His restraint in discussing the court is true in general, and it’s especially true in his 2021 remarks to Congress and his 2022 State of the Union address: In the former, he did not mention the court once. In 2022, he devoted a paltry few sentences to thanking retiring Justice Stephen Breyer for his decades of service and to praising the qualifications of Judge Ketanji Brown Jackson, then a nominee. That was it.
Even a year ago, this restraint was a dubious choice. The court’s new conservative supermajority was already flexing its muscles. Months earlier, it permitted Texas to functionally ban abortion in the state through a cynical workaround designed to evade judicial review even while Roe v. Wade remained law. Yet the writing was on the wall: The court would overrule Roe. In June 2022 the court jettisoned the popular precedent in Dobbs v. Jackson Women’s Health Organization. In the same week, it also handed down decisions making it dramatically more difficult for our elected officials to regulate firearms and curtailed federal agencies’ ability to tackle pressing problems like climate change.
On Tuesday night President Biden has another opportunity to begin a deliberate, sustained process of reminding both the public and the justices that the court is part of the nation’s democratic fabric — and that neither the court’s decisions nor its members are beyond criticism.
The circumstances surrounding the assembly of the court’s conservative supermajority might have given the justices pause about proceeding so aggressively. Justices Neil Gorsuch, Brett Kavanaugh and Amy Coney Barrett were each selected by a president, Donald Trump, who lost the popular vote by nearly three million votes. There were serious questions regarding whether Mr. Trump should have been able to make two of those appointments at all, following the death of Justices Antonin Scalia (replaced by Justice Gorsuch) and Ruth Bader Ginsburg (replaced by Justice Barrett). Justice Kavanaugh was confirmed 50 to 48, with the 50 senators voting yes representing just 44 percent of Americans. None of these democratic deficits render these justices or their presence unlawful, but the background does illustrate the perverseness of this majority’s eager willingness to override majority preferences.

- Tasks:
**a)** In the passage on the Supreme Court, by what vote was Justice Kavanaugh confirmed?
**b)** Using the passage on the Supreme Court, state whether each statement agrees with it, and quote the words that decide each one: (i) Biden did not mention the court in his 2021 remarks to Congress. (ii) Donald Trump won the popular vote. (iii) Justice Barrett replaced Justice Scalia.

- Recorded information:
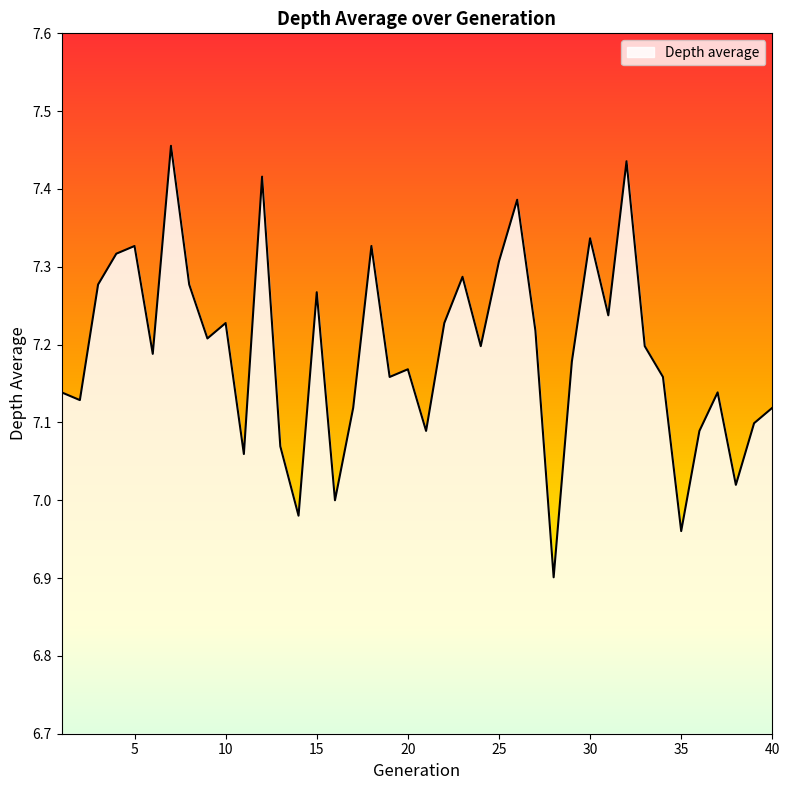

True or false: the data has more than 0 interior local peaks.

True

- Answers in order:
**a)** 50 to 48

**b)**
(i) Yes: "In the former, he did not mention the court once."
(ii) No: "who lost the popular vote by nearly three million votes"
(iii) No: "Ruth Bader Ginsburg (replaced by Justice Barrett)"